:: Extrait de page ::

Dans la région de la Saintonge, en Charente-Maritime, les carrières de pierre de Crazannes racontent une belle histoire : celle du travail des hommes.

Lorsque, sur la route des vacances, on fait une halte sur la seule aire de repos accessible entre Saintes et Rochefort, on n’imagine pas découvrir un théâtre de verdure de 5 hectares, composé d’abrupts de pierre et de gorges, ponctué d’escaliers et envahi par des lianes et des fougères. La nature a en effet repris ses droits sur ces anciennes carrières de pierre, formées il y a 90 millions d’années, exploitées pendant près de 2 000 ans par l’homme, et devenues, depuis 1995, l’un des 14 pôles nature du département, assorti d’un espace muséographique accessible sans même quitter l’autoroute.

:::
:: Données fournies ::

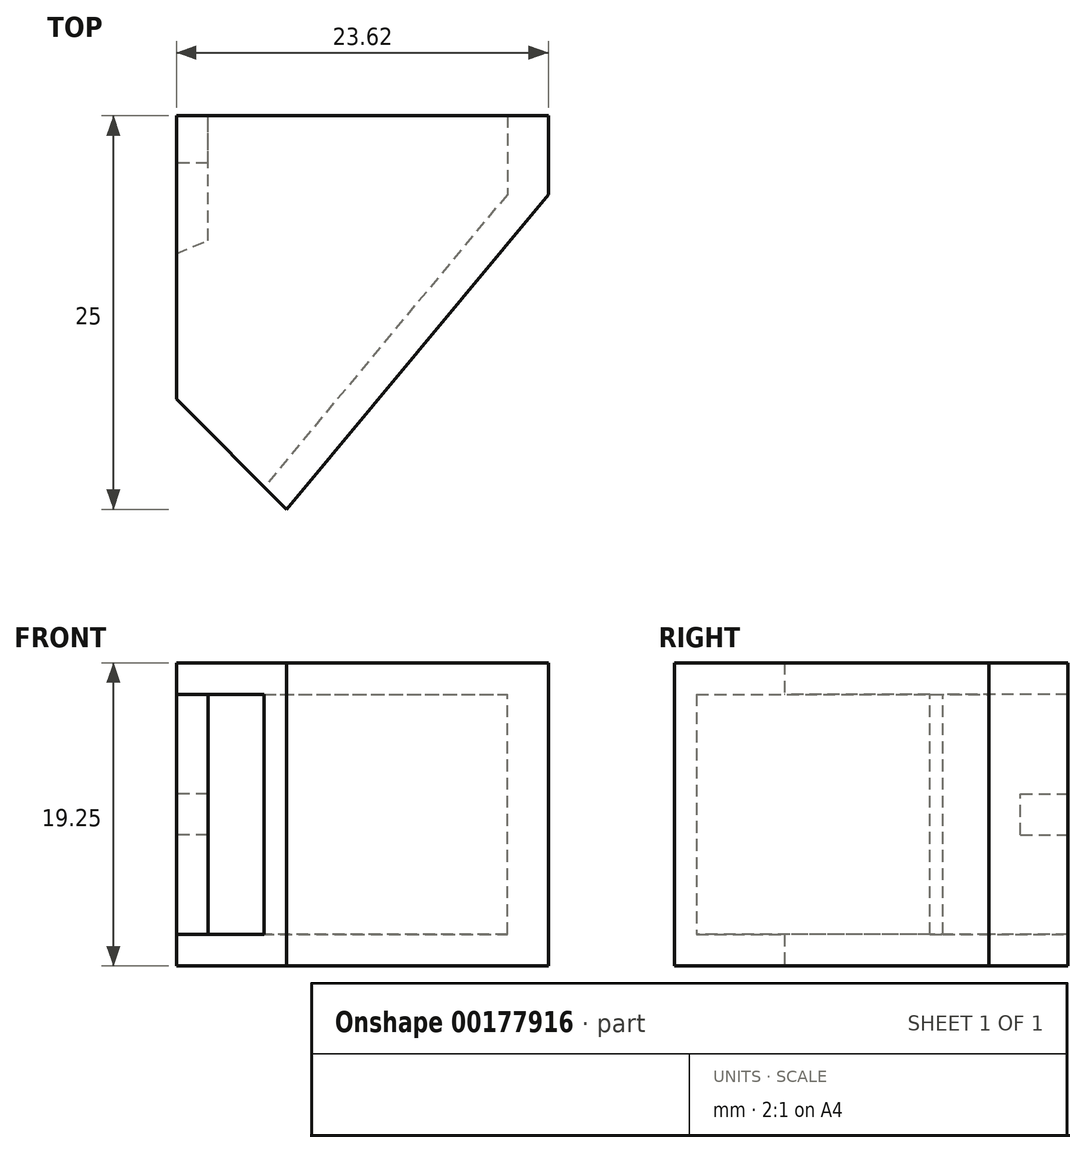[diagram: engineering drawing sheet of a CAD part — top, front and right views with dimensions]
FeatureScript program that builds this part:
annotation { "Feature Type Name" : "Feature", "Feature Type Description" : "" }
export const myFeature = defineFeature(function(context is Context, id is Id, definition is map)
    precondition{}
    {
        {
            var Q0;
            Q0=qCreatedBy(makeId("Front.planeOp"),FACE);
            var sketch = newSketch(context, id + "F0", { "sketchPlane" : qUnion([Q0])});
            skLineSegment(sketch, "E0.bottom", {"start": v(-2, -2) * mm, "end": v(21.62, -2) * mm});
            skLineSegment(sketch, "E0.top", {"start": v(-2, 17.25) * mm, "end": v(21.62, 17.25) * mm});
            skLineSegment(sketch, "E0.left", {"start": v(-2, -2) * mm, "end": v(-2, 17.25) * mm});
            skLineSegment(sketch, "E0.right", {"start": v(21.62, -2) * mm, "end": v(21.62, 17.25) * mm});
            skSolve(sketch);
        }
        {
            var Q0;
            Q0=qCreatedBy(makeId("Front.planeOp"),FACE);
            cPlane(context, id + "F1", {"entities" : qUnion([Q0]), "cplaneType" : CPlaneType.OFFSET, "offset" : 20 * mm, "width" : 150 * mm, "height" : 150 * mm});
        }
        {
            var Q0;
            Q0=qCreatedBy(id+"F1.planeOp",FACE);
            var sketch = newSketch(context, id + "F2", { "sketchPlane" : qUnion([Q0])});
            skLineSegment(sketch, "E1.bottom", {"start": v(-2, -2) * mm, "end": v(5, -2) * mm});
            skLineSegment(sketch, "E1.top", {"start": v(-2, 17.25) * mm, "end": v(5, 17.25) * mm});
            skLineSegment(sketch, "E1.left", {"start": v(-2, -2) * mm, "end": v(-2, 17.25) * mm});
            skLineSegment(sketch, "E1.right", {"start": v(5, -2) * mm, "end": v(5, 17.25) * mm});
            skSolve(sketch);
        }
        {
            var Q0;
            Q0=makeQuery(id+"F0.imprint","IMPRINT",FACE,{"disambiguationData":[TD([[makeQuery(id+"F0.imprint","IMPRINT",EDGE,{"derivedFrom":sQuery(id+"F0.wireOp",EDGE,"E0.bottom")}),1.0]])]});
            var Q1;
            Q1=makeQuery(id+"F2.imprint","IMPRINT",FACE,{"disambiguationData":[TD([[makeQuery(id+"F2.imprint","IMPRINT",EDGE,{"derivedFrom":sQuery(id+"F2.wireOp",EDGE,"E1.bottom")}),1.0]])]});
            loft(context, id + "F3", {"sheetProfilesArray" : [{ "sheetProfileEntities" : qUnion([Q0]) }, { "sheetProfileEntities" : qUnion([Q1]) }]});
        }
        {
            var Q0;
            Q0=makeQuery(id+"F3.opLoft","CAP_FACE",FACE,{"disambiguationData":[OSD([makeQuery(id+"F2.imprint","IMPRINT",FACE,{"disambiguationData":[TD([[makeQuery(id+"F2.imprint","IMPRINT",EDGE,{"derivedFrom":sQuery(id+"F2.wireOp",EDGE,"E1.bottom")}),1.0]])]})])],"isStart":true});
            var Q1;
            Q1=makeQuery(id+"F3.opLoft","CAP_FACE",FACE,{"disambiguationData":[OSD([makeQuery(id+"F0.imprint","IMPRINT",FACE,{"disambiguationData":[TD([[makeQuery(id+"F0.imprint","IMPRINT",EDGE,{"derivedFrom":sQuery(id+"F0.wireOp",EDGE,"E0.bottom")}),1.0]])]})])],"isStart":true});
            shell(context, id + "F4", {"entities" : qUnion([Q0, Q1]), "thickness" : 2 * mm});
        }
        {
            var Q0;
            Q0=makeQuery(id+"F3.opLoft","SWEPT_FACE",FACE,{"disambiguationData":[OSD([sQuery(id+"F0.wireOp",EDGE,"E0.bottom"),sQuery(id+"F0.wireOp",EDGE,"E0.left"),sQuery(id+"F0.wireOp",EDGE,"E0.right"),sQuery(id+"F2.wireOp",EDGE,"E1.bottom"),sQuery(id+"F2.wireOp",EDGE,"E1.left"),sQuery(id+"F2.wireOp",EDGE,"E1.right")])]});
            var sketch = newSketch(context, id + "F5", { "sketchPlane" : qUnion([Q0])});
            skLineSegment(sketch, "E2", {"start": v(5, 20) * mm, "end": v(-2, 13) * mm});
            skSolve(sketch);
        }
        {
            var Q0;
            {var subQ0=sQuery(id+"F5.wireOp",EDGE,"E2");Q0=makeQuery(id+"F5.imprint","IMPRINT",FACE,{"disambiguationData":[TD([[makeQuery(id+"F5.imprint","IMPRINT",EDGE,{"derivedFrom":subQ0}),-1.0]])]});}
            extrude(context, id + "F6", {"entities" : qUnion([Q0]), "operationType" : NewBodyOperationType.REMOVE, "oppositeDirection" : true, "depth" : 25 * mm});
        }
        {
            var Q0;
            Q0=makeQuery(id+"F6.boolean.opBoolean","INTERSECT",EDGE,{"derivedFrom":[makeQuery(id+"F4.opShell","OFFSET_FACE",FACE,{"disambiguationData":[OSD([sQuery(id+"F0.wireOp",EDGE,"E0.bottom"),sQuery(id+"F0.wireOp",EDGE,"E0.top"),sQuery(id+"F0.wireOp",EDGE,"E0.left"),sQuery(id+"F2.wireOp",EDGE,"E1.bottom"),sQuery(id+"F2.wireOp",EDGE,"E1.top"),sQuery(id+"F2.wireOp",EDGE,"E1.left")])]}),makeQuery(id+"F6.opExtrude","SWEPT_FACE",FACE,{"disambiguationData":[OSD([sQuery(id+"F5.wireOp",EDGE,"E2")])]})]});
            chamfer(context, id + "F7", {"entities" : qUnion([Q0]), "width" : 5 * mm, "tangentPropagation" : true});
        }
        {
            var Q0;
            Q0=makeQuery(id+"F3.opLoft","CAP_FACE",FACE,{"disambiguationData":[OSD([makeQuery(id+"F0.imprint","IMPRINT",FACE,{"disambiguationData":[TD([[makeQuery(id+"F0.imprint","IMPRINT",EDGE,{"derivedFrom":sQuery(id+"F0.wireOp",EDGE,"E0.bottom")}),1.0]])]})])],"isStart":true});
            extrude(context, id + "F8", {"entities" : qUnion([Q0]), "operationType" : NewBodyOperationType.ADD, "depth" : 5 * mm});
        }
        {
            var Q0;
            Q0=makeQuery(id+"F8.opExtrude","CAP_FACE",FACE,{"disambiguationData":[OSD([makeQuery(id+"F0.imprint","IMPRINT",FACE,{"disambiguationData":[TD([[makeQuery(id+"F0.imprint","IMPRINT",EDGE,{"derivedFrom":sQuery(id+"F0.wireOp",EDGE,"E0.bottom")}),1.0]])]})])],"isStart":false});
            var sketch = newSketch(context, id + "F9", { "sketchPlane" : qUnion([Q0])});
            skLineSegment(sketch, "E3", {"start": v(0, 0) * mm, "end": v(0, 15.25) * mm});
            skLineSegment(sketch, "E4", {"start": v(0, 7.62) * mm, "end": v(2, 7.62) * mm});
            skLineSegment(sketch, "E5.top", {"start": v(0, 8.92) * mm, "end": v(2, 8.92) * mm});
            skLineSegment(sketch, "E5.left", {"start": v(0, 7.62) * mm, "end": v(0, 8.92) * mm});
            skLineSegment(sketch, "E5.right", {"start": v(2, 7.62) * mm, "end": v(2, 8.92) * mm});
            skLineSegment(sketch, "E6.top", {"start": v(0, 6.32) * mm, "end": v(2, 6.32) * mm});
            skLineSegment(sketch, "E6.left", {"start": v(0, 7.62) * mm, "end": v(0, 6.32) * mm});
            skLineSegment(sketch, "E6.right", {"start": v(2, 7.62) * mm, "end": v(2, 6.32) * mm});
            skSolve(sketch);
        }
        {
            var Q0;
            Q0=makeQuery(id+"F9.imprint","IMPRINT",FACE,{"disambiguationData":[TD([[makeQuery(id+"F9.imprint","IMPRINT",EDGE,{"derivedFrom":sQuery(id+"F9.wireOp",EDGE,"E4")}),-1.0]])]});
            var Q1;
            Q1=makeQuery(id+"F9.imprint","IMPRINT",FACE,{"disambiguationData":[TD([[makeQuery(id+"F9.imprint","IMPRINT",EDGE,{"derivedFrom":sQuery(id+"F9.wireOp",EDGE,"E5.top")}),-1.0]])]});
            extrude(context, id + "F10", {"entities" : qUnion([Q0, Q1]), "operationType" : NewBodyOperationType.REMOVE, "oppositeDirection" : true, "depth" : 3 * mm});
        }
    });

:::

### Exercice court 1
Répondez à ces questions d'après le texte sur les carrières de Crazannes.
(a) Dans quel département se situent ces carrières ?
(b) Quelle superficie occupe le théâtre de verdure ?
(c) Depuis quelle année le site compte-t-il parmi les pôles nature du département ?
### Exercice court 2
Poursuivez le texte sur les carrières de Crazannes après sa dernière phrase.

### Réponse finale 1
(a) En Charente-Maritime.
(b) 5 hectares.
(c) Depuis 1995.

### Réponse finale 2
Utilisée dès l’époque gallo romaine pour l’édification des voies, la pierre a nourri ici des générations de carriers, qui ont creusé les parois pour en extraire un calcaire reconnu pour la finesse de son grain et son absence de fossiles, et particulièrement résistant au gel et aux assauts de la mer. On réservait les quatrième et cinquième couches de cette pierre blanche aux sculptures et aux ouvrages nobles, quand la pierre d’Anthéor – la troisième couche, plus jaune mais plus résistante – était destinée aux constructions. Le parement extérieur du fort Boyard ou les fortifications Vauban de La Rochelle et de Brouage en sont l’illustration. Châteaux phares, édifices plus modestes des villages, le paysage local en est à jamais marqué. Elle fut aussi exportée en Europe et même aux États-Unis, où, selon la légende, elle aurait servi à bâtir le socle de la statue de la Liberté.

  1. La gorge des grandes arches, la plus profonde du site, est le point d’orgue des visites.
  2. Sous la terre végétale, plusieurs couches de calcaire de qualité variable se superposent, chacune propre à un usage différent, que les guides détaillent avec une grande érudition.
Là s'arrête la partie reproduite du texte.